Exercise directions: Report only the number of lines in this material that include "histopathology".
Given entries Block Start
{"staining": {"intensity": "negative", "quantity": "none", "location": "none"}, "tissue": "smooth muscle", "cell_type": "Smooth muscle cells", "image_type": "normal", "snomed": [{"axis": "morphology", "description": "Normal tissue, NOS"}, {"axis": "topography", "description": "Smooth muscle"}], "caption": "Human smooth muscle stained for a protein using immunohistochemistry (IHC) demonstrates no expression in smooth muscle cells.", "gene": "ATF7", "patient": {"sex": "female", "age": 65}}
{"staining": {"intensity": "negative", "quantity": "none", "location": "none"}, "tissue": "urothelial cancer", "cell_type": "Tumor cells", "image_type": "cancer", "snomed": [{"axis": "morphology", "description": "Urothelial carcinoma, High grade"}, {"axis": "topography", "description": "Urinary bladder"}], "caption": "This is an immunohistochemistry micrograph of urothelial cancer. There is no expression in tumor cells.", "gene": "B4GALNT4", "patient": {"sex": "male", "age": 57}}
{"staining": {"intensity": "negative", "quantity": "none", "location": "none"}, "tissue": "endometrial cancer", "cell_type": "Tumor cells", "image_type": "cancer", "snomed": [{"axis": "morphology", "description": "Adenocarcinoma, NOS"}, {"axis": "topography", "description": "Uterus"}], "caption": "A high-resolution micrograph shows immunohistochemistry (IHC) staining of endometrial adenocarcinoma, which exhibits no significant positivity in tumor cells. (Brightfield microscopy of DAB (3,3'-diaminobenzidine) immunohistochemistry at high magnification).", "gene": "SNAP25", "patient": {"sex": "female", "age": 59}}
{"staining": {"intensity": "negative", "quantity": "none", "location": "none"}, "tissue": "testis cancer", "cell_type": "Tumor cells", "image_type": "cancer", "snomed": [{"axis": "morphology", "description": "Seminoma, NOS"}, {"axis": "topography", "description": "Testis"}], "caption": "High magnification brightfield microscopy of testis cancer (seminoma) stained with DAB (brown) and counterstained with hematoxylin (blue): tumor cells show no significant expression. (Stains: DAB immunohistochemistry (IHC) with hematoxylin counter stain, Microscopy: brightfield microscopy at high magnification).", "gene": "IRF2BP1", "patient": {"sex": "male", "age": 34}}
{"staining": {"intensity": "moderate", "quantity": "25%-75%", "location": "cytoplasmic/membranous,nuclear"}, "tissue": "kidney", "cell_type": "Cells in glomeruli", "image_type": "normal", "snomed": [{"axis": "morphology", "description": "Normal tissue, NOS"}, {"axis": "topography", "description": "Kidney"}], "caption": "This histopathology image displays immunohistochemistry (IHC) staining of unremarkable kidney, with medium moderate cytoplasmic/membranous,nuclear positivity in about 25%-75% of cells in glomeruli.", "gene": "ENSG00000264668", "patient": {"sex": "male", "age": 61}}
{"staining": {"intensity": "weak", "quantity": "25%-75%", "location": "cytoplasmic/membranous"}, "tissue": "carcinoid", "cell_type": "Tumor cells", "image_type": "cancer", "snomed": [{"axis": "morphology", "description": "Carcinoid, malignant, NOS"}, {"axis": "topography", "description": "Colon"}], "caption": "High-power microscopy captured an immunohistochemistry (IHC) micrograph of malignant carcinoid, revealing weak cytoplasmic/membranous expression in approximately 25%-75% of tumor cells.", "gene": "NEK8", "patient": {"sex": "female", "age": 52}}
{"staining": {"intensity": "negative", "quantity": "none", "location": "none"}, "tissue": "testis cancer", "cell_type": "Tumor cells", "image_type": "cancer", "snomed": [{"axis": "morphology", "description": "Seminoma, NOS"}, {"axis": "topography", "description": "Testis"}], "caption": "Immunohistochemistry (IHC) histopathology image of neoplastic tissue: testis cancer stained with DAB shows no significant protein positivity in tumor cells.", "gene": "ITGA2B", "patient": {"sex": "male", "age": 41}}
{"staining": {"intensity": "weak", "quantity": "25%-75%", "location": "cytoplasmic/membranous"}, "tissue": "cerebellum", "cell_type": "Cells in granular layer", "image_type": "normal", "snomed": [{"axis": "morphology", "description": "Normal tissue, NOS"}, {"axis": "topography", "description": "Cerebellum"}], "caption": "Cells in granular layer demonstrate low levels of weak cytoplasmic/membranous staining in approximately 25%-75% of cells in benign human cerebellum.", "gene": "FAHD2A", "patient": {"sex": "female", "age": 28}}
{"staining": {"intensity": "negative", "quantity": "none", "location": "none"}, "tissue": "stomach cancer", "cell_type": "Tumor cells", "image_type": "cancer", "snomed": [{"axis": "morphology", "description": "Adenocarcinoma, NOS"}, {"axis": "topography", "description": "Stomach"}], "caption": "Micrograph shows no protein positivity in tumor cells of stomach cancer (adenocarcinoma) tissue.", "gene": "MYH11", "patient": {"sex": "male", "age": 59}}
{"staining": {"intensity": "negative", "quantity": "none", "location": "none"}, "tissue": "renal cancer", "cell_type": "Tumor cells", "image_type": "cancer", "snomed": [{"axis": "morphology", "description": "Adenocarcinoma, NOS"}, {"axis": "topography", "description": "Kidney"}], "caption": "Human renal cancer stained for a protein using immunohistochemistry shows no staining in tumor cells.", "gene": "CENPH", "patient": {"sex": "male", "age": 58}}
Given entries Block End
Solution for this problem: 2